## Aim:
Please rewrite these lines, substituting "color" for every "colour" and leaving everything else unchanged.
#### Data rows ####
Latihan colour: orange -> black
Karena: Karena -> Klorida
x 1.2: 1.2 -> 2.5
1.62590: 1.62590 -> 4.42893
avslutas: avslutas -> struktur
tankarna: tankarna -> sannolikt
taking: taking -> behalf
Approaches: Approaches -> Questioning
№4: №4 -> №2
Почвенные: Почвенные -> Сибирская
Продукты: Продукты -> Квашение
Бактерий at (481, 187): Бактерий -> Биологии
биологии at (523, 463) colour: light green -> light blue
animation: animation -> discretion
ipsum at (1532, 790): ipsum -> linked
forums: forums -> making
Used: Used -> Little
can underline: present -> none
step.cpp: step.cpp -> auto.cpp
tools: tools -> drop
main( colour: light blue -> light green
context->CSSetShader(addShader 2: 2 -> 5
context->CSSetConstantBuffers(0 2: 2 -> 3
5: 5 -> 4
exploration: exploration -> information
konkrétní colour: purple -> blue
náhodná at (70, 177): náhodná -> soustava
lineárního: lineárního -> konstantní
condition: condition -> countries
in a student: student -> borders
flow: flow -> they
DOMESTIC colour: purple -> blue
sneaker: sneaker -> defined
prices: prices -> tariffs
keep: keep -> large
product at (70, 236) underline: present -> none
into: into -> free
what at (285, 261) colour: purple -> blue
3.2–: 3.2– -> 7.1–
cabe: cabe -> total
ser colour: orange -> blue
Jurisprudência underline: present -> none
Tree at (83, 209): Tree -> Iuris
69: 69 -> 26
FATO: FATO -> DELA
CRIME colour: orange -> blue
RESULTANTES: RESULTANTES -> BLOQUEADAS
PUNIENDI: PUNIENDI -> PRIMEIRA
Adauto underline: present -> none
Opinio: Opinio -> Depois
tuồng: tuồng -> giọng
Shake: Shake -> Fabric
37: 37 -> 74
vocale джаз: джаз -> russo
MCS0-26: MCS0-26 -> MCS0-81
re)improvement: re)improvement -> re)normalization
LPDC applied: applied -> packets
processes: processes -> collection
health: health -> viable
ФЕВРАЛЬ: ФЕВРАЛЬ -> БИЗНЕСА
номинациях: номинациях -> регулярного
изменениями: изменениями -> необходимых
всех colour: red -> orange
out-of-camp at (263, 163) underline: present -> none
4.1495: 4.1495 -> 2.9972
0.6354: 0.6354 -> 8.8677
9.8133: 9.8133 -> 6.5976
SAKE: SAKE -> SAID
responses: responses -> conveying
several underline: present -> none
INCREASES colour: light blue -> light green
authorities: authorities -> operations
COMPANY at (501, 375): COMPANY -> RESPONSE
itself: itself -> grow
####
## Task result:
Latihan color: orange -> black
Karena: Karena -> Klorida
x 1.2: 1.2 -> 2.5
1.62590: 1.62590 -> 4.42893
avslutas: avslutas -> struktur
tankarna: tankarna -> sannolikt
taking: taking -> behalf
Approaches: Approaches -> Questioning
№4: №4 -> №2
Почвенные: Почвенные -> Сибирская
Продукты: Продукты -> Квашение
Бактерий at (481, 187): Бактерий -> Биологии
биологии at (523, 463) color: light green -> light blue
animation: animation -> discretion
ipsum at (1532, 790): ipsum -> linked
forums: forums -> making
Used: Used -> Little
can underline: present -> none
step.cpp: step.cpp -> auto.cpp
tools: tools -> drop
main( color: light blue -> light green
context->CSSetShader(addShader 2: 2 -> 5
context->CSSetConstantBuffers(0 2: 2 -> 3
5: 5 -> 4
exploration: exploration -> information
konkrétní color: purple -> blue
náhodná at (70, 177): náhodná -> soustava
lineárního: lineárního -> konstantní
condition: condition -> countries
in a student: student -> borders
flow: flow -> they
DOMESTIC color: purple -> blue
sneaker: sneaker -> defined
prices: prices -> tariffs
keep: keep -> large
product at (70, 236) underline: present -> none
into: into -> free
what at (285, 261) color: purple -> blue
3.2–: 3.2– -> 7.1–
cabe: cabe -> total
ser color: orange -> blue
Jurisprudência underline: present -> none
Tree at (83, 209): Tree -> Iuris
69: 69 -> 26
FATO: FATO -> DELA
CRIME color: orange -> blue
RESULTANTES: RESULTANTES -> BLOQUEADAS
PUNIENDI: PUNIENDI -> PRIMEIRA
Adauto underline: present -> none
Opinio: Opinio -> Depois
tuồng: tuồng -> giọng
Shake: Shake -> Fabric
37: 37 -> 74
vocale джаз: джаз -> russo
MCS0-26: MCS0-26 -> MCS0-81
re)improvement: re)improvement -> re)normalization
LPDC applied: applied -> packets
processes: processes -> collection
health: health -> viable
ФЕВРАЛЬ: ФЕВРАЛЬ -> БИЗНЕСА
номинациях: номинациях -> регулярного
изменениями: изменениями -> необходимых
всех color: red -> orange
out-of-camp at (263, 163) underline: present -> none
4.1495: 4.1495 -> 2.9972
0.6354: 0.6354 -> 8.8677
9.8133: 9.8133 -> 6.5976
SAKE: SAKE -> SAID
responses: responses -> conveying
several underline: present -> none
INCREASES color: light blue -> light green
authorities: authorities -> operations
COMPANY at (501, 375): COMPANY -> RESPONSE
itself: itself -> grow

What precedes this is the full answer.